= JOB ITEM =
From the entries below, copy out all lines holding "pixels".

(Document layout analysis data)
====

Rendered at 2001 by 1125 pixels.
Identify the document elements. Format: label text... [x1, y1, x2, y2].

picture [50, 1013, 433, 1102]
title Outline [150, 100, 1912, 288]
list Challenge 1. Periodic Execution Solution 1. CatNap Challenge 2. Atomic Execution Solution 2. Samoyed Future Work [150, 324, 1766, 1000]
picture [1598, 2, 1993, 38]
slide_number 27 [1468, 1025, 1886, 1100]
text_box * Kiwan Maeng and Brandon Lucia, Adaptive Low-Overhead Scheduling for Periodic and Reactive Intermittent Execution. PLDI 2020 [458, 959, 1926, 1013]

====

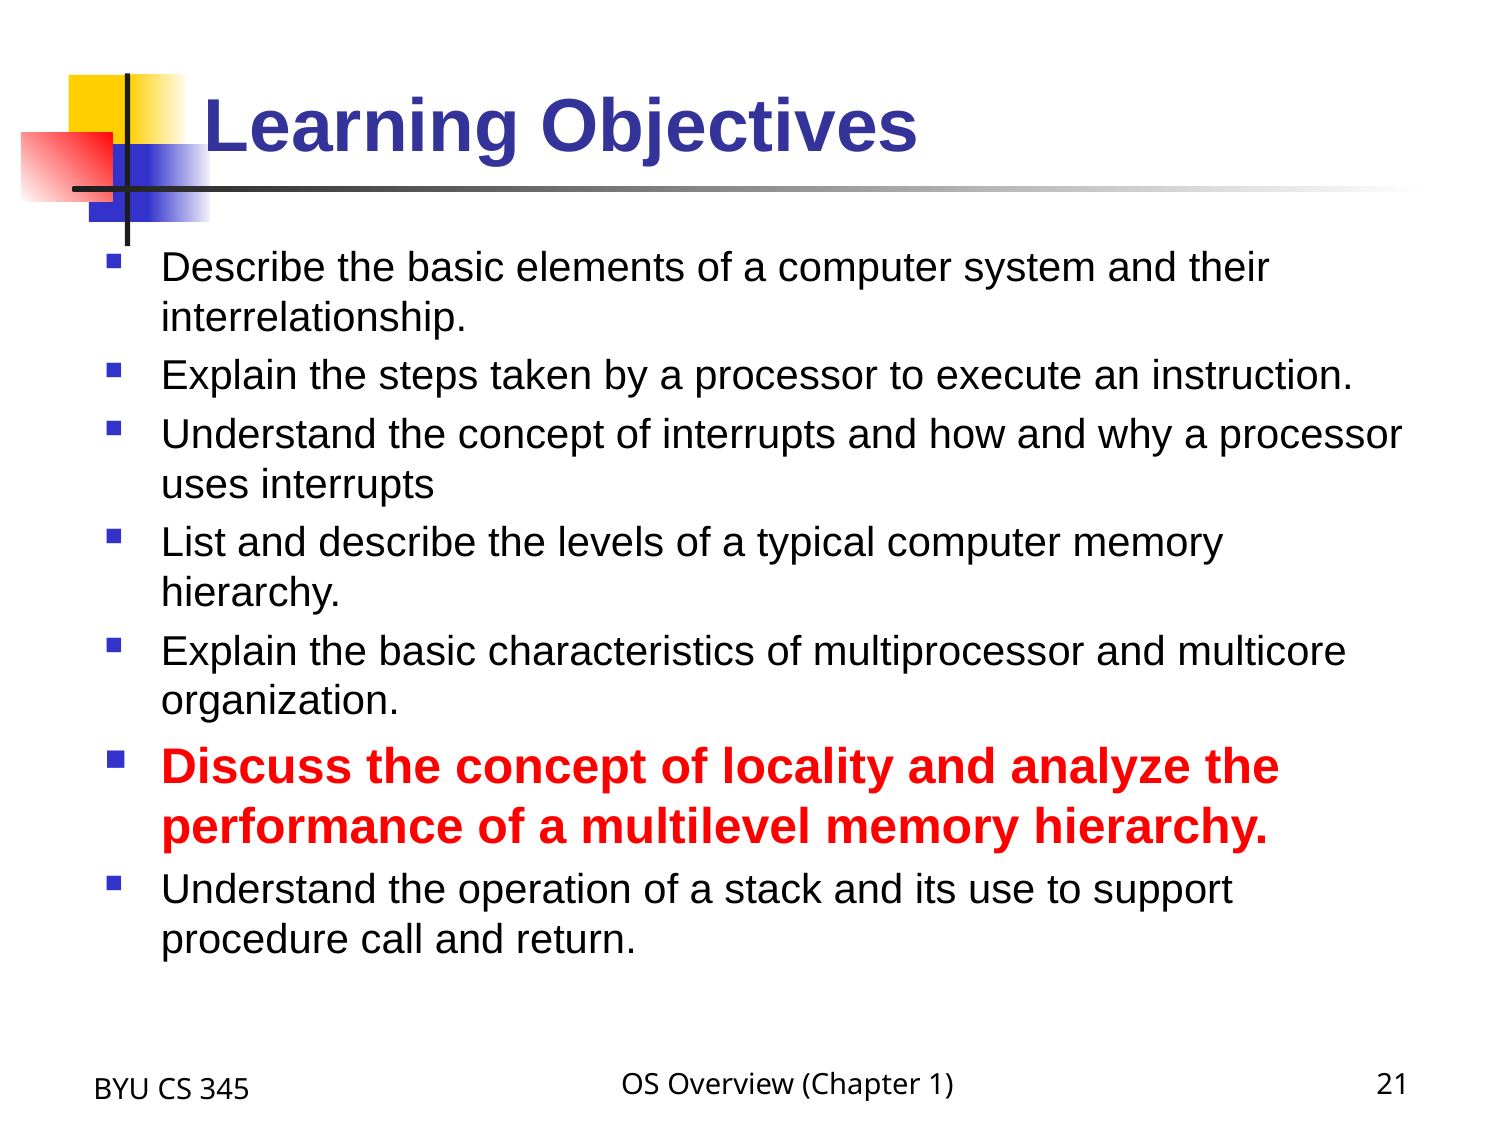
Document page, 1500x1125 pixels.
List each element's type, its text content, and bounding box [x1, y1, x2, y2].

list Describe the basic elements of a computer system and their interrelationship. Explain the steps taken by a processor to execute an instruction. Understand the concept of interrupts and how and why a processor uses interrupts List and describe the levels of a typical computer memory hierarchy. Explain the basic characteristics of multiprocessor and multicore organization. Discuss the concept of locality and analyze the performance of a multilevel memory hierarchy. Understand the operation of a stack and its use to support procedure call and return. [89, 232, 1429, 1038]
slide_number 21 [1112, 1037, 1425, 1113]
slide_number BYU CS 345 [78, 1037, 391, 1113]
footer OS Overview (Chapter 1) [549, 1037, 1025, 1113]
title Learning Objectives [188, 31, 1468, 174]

====

= WRITTEN RESPONSE =
Rendered at 2001 by 1125 pixels.
Document page, 1500x1125 pixels.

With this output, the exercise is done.